Banyak Kebudayaan Pinjaman di Sulsel

Oleh: Asnawin
Mahasiswa S2 Ilmu Komunikasi Universitas Satria Makassar

Masyarakat Sulawesi Selatan (Sulsel) memiliki banyak kebudayaan dan kearifan lokal, tetapi sebagian masyarakat dan sejumlah orang yang tengah berkuasa, lebih senang ‘’memakai baju’’ kebudayaan pinjaman dan ‘’melepas baju’’ kebudayaan atau kearifan lokal. Itu terjadi karena adanya komunikasi antar-budaya dan lemahnya pertahanan budaya masyarakat Sulsel.

Komunikasi antar-budaya secara langsung maupun secara tidak langsung telah ‘’membuka mata’’ orang Sulsel bahwa ada budaya lain yang berbeda dengan budaya asli mereka. Ada yang terbelalak matanya, ada yang silau, ada yang menyipitkan matanya, dan ada yang menutup mata.

Kemajuan teknologi (terutama teknologi komunikasi), derasnya arus informasi, bertambahnya orang kaya yang mampu ‘’jalan-jalan’’ ke kota, provinsi, dan atau ke negara lain, serta banyaknya orang asing yang berkunjung ke daerah kita, secara tidak langsung telah mengakibatkan terjadinya kontak atau komunikasi antar-budaya.

Kontak dengan kebudayaan lain dapat mengakibatkan perubahan atas satu kebudayaan atau bahkan dua kebudayaan sekaligus. Pada awal kontak antar-budaya, terjadi proses peniruan karakteristik dari isi suatu unsur kebudayaan tertentu. Setelah proses peniruan itu dipakai berulang-ulang dan dibiasakan dalam suatu komunitas tertentu, maka kebudayaan yang sebelumnya hanya merupakan pinjaman, berubah menjadi kebudayaan setempat.
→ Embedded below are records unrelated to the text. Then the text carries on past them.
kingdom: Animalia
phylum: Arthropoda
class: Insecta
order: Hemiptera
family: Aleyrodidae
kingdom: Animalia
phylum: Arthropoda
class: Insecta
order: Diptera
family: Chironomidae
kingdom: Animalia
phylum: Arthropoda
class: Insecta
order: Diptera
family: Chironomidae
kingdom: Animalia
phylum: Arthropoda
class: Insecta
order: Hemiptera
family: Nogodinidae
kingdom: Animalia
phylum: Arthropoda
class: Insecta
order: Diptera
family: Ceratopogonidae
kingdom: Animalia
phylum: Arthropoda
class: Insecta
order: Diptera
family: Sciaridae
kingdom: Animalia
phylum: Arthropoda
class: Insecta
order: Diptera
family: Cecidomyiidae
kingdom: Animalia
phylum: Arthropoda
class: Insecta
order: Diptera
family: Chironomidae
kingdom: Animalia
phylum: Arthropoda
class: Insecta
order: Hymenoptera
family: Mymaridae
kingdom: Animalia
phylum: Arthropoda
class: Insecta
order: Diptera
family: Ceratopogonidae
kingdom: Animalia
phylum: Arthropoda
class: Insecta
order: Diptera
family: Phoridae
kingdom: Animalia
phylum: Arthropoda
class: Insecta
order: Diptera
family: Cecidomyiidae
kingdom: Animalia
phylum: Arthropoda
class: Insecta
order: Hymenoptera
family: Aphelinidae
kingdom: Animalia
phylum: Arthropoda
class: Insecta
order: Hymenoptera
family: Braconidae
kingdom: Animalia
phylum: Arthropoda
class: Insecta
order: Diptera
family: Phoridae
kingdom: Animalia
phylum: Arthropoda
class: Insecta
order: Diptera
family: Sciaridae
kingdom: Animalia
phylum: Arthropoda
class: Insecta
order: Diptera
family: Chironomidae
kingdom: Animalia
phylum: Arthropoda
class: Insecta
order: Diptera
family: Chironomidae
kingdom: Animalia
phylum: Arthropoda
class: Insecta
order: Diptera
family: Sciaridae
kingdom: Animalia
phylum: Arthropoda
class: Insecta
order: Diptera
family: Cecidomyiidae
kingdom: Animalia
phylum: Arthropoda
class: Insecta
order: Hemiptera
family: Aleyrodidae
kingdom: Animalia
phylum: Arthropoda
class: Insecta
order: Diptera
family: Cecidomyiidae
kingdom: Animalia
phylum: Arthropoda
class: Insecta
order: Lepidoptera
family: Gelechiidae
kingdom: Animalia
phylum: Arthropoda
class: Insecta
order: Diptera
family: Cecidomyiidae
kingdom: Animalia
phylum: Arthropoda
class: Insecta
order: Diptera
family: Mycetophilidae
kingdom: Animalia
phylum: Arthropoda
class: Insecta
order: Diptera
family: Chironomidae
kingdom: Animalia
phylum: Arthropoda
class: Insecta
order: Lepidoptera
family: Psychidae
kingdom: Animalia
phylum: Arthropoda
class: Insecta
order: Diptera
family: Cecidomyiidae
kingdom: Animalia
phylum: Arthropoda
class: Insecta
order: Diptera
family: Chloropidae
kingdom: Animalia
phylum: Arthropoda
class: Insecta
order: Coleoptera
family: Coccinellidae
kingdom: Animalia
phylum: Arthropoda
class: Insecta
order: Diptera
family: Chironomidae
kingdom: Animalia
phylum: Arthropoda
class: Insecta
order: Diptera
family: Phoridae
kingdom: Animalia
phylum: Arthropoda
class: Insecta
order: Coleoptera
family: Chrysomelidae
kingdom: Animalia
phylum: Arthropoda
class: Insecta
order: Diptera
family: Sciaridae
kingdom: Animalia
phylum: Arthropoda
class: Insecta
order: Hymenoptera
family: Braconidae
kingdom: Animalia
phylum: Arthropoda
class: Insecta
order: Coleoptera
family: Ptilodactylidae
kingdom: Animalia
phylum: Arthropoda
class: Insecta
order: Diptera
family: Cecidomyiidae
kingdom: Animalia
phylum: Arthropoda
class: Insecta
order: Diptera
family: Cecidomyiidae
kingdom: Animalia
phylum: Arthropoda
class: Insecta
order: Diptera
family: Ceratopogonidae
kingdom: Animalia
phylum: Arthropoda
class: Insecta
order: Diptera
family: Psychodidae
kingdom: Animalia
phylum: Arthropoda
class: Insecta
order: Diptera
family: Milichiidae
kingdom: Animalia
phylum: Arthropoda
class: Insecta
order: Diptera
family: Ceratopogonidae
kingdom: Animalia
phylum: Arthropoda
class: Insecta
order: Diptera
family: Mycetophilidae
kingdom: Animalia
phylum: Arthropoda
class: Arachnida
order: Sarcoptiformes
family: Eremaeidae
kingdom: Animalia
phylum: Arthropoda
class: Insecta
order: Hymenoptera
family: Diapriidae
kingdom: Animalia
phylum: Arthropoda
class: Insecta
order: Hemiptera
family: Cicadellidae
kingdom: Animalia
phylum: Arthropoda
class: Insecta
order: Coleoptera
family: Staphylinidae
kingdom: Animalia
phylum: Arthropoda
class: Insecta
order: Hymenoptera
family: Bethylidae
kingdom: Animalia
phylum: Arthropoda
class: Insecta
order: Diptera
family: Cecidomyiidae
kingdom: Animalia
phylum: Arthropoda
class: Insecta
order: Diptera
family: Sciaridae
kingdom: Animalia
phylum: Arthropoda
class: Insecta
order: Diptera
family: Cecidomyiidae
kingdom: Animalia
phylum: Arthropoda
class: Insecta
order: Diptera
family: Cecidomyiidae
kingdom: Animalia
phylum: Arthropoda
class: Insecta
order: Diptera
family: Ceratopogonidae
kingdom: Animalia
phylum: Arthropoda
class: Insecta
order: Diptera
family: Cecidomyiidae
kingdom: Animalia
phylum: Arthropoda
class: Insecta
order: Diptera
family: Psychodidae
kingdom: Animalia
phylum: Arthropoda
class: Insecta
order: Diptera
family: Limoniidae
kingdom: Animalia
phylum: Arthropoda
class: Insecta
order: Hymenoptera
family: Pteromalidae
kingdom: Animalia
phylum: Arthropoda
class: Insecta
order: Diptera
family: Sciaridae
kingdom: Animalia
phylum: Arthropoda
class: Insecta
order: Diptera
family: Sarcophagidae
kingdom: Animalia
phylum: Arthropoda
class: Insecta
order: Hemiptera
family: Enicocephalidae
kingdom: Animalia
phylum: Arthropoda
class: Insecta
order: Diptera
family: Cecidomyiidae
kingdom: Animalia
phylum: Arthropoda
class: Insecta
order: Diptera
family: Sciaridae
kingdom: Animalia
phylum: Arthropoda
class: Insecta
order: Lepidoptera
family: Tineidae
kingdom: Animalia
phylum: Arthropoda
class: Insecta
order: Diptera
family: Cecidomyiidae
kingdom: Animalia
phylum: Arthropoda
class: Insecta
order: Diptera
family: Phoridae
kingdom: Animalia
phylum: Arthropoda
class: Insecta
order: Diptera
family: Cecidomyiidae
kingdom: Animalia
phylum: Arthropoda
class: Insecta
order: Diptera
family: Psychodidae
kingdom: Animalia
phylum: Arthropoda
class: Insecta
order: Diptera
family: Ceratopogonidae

Dalam kebudayaan, proses pinjaman kebudayaan berbeda dengan akulturasi. Akulturasi adalah proses pertemuan unsur-unsur dari berbagai kebudayaan yang berbeda, yang diikuti dengan percampuran unsur-unsur tersebut.

Syarat akulturasi adalah harus didahului oleh kontak, tetapi dalam kebudayaan pinjaman tidak selalu atau bahkan tidak didahului dengan kontak. Sebagian masyarakat Sulsel tidak kontak dengan kebudayaan Amerika, tidak pernah pergi ke Negeri Paman Sam, tetapi banyak di antara mereka yang suka makan ayam goreng di McDonald, California Fried Chicken, dan atau Kentucky Fried Chicken.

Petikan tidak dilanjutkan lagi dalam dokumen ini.